USE OF STABLE ISOTOPE-LABELED ESCHERICHIA COLI AS A TRACER IN KARST AQUIFERS

Contamination of karst aquifers is a large concern across the globe, yet bacterial transport in them is not currently well understood. Groundwater tracers typically used in karst systems include fluorescent dyes and latex microspheres. Not only can these tracers be cost-prohibitive, depending on the system being studied, but they may not accurately mimic the transport behaviors of bacteria and other potential pathogens, and thus may not be good proxies for risk assessment involving microorganisms. This study examines the movement and attenuation of two serotypes of Escherichia coli (E. coli) with differing attachment efficiencies compared to traditional tracers (Rhodamine WT dye and 1-μm diameter fluorescent microspheres). Study sites include epikarst above Cave Springs Cavern near Bowling Green, KY, and a karst aquifer that emerges at Royal Spring in Georgetown, KY.

E. coli is enriched with either ¹³C or ¹⁵N and is injected into the area of interest (epikarst or aquifer conduit) along with dye and microspheres. Quantification of E. coli will be performed through molecular methods (qPCR) and dual isotope analysis. Preliminary findings suggest that the two methods may be complementary, having limitations across the range of isotopically enriched bacteria or number of gene copies they can detect.

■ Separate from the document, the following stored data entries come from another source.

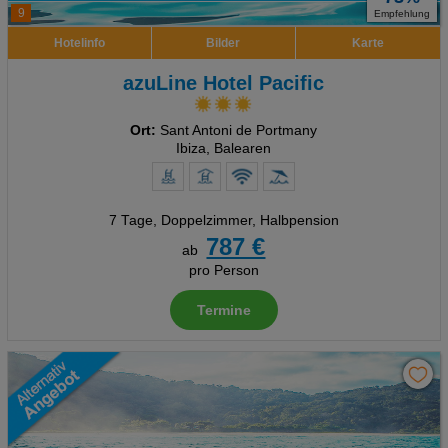
9
Empfehlung
Hotelinfo
Bilder
Karte
azuLine Hotel Pacific
Ort:
Sant Antoni de Portmany
Ibiza, Balearen
7 Tage
,
Doppelzimmer, Halbpension
787 €
ab
pro Person
Termine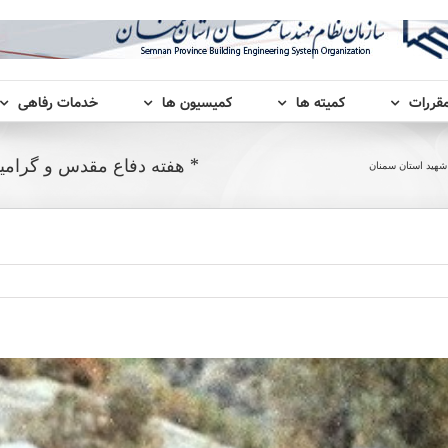
مقررات
کمیته ها
کمیسیون ها
خدمات رفاهی
* هفته دفاع مقدس و گرامیداشت یاد و خا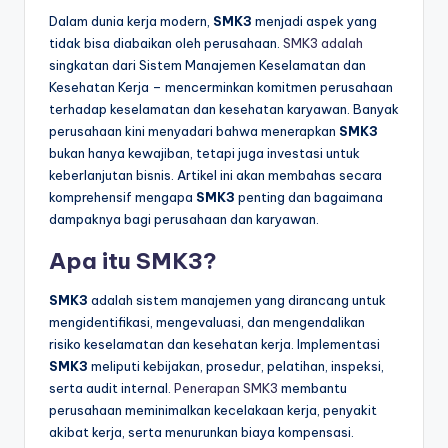
Dalam dunia kerja modern,
SMK3
menjadi aspek yang
tidak bisa diabaikan oleh perusahaan.
SMK3 adalah
singkatan dari Sistem Manajemen Keselamatan dan
Kesehatan Kerja – mencerminkan komitmen perusahaan
terhadap keselamatan dan kesehatan karyawan. Banyak
perusahaan kini menyadari bahwa menerapkan
SMK3
bukan hanya kewajiban, tetapi juga investasi untuk
keberlanjutan bisnis. Artikel ini akan membahas secara
komprehensif mengapa
SMK3
penting dan bagaimana
dampaknya bagi perusahaan dan karyawan.
Apa itu SMK3?
SMK3
adalah sistem manajemen yang dirancang untuk
mengidentifikasi, mengevaluasi, dan mengendalikan
risiko keselamatan dan kesehatan kerja. Implementasi
SMK3
meliputi kebijakan, prosedur, pelatihan, inspeksi,
serta audit internal.
Penerapan SMK3
membantu
perusahaan meminimalkan kecelakaan kerja, penyakit
akibat kerja, serta menurunkan biaya kompensasi.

Based on prior research, it was hypothesized that the three tracers will exhibit differential transport times in the Cane Run/Royal Spring basin under base flow conditions, with microorganisms arriving at the spring prior to microspheres or conservative dyes. For the epikarst trace, the E. coli isolate that exhibits higher attachment efficiency and contains the iha gene is expected to have greater attenuation and emerge from the epikarst after the isolate that contains the kps gene. These two isolates of E. coli will have transport times differing from microspheres or dyes, with the potential for multiple storm events occurring before bacteria are flushed through the epikarst, and dye emerging from the epikarst prior to particulate tracers.